Available data:

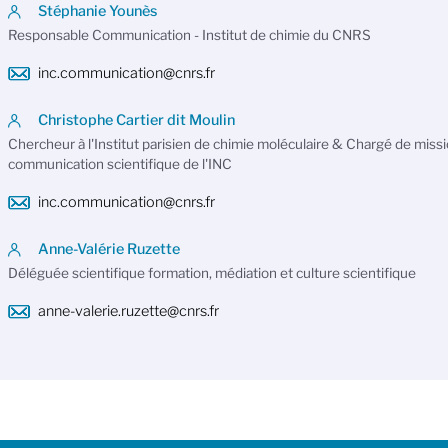
Stéphanie Younès
Responsable Communication - Institut de chimie du CNRS
inc.communication@cnrs.fr
Christophe Cartier dit Moulin
Chercheur à l'Institut parisien de chimie moléculaire & Chargé de missi
communication scientifique de l'INC
inc.communication@cnrs.fr
Anne-Valérie Ruzette
Déléguée scientifique formation, médiation et culture scientifique
anne-valerie.ruzette@cnrs.fr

Instructions to follow:
Copy every line from the rows above that contains the string "scientifique". Matching is case-sensitive.

Result:
communication scientifique de l'INC
Déléguée scientifique formation, médiation et culture scientifique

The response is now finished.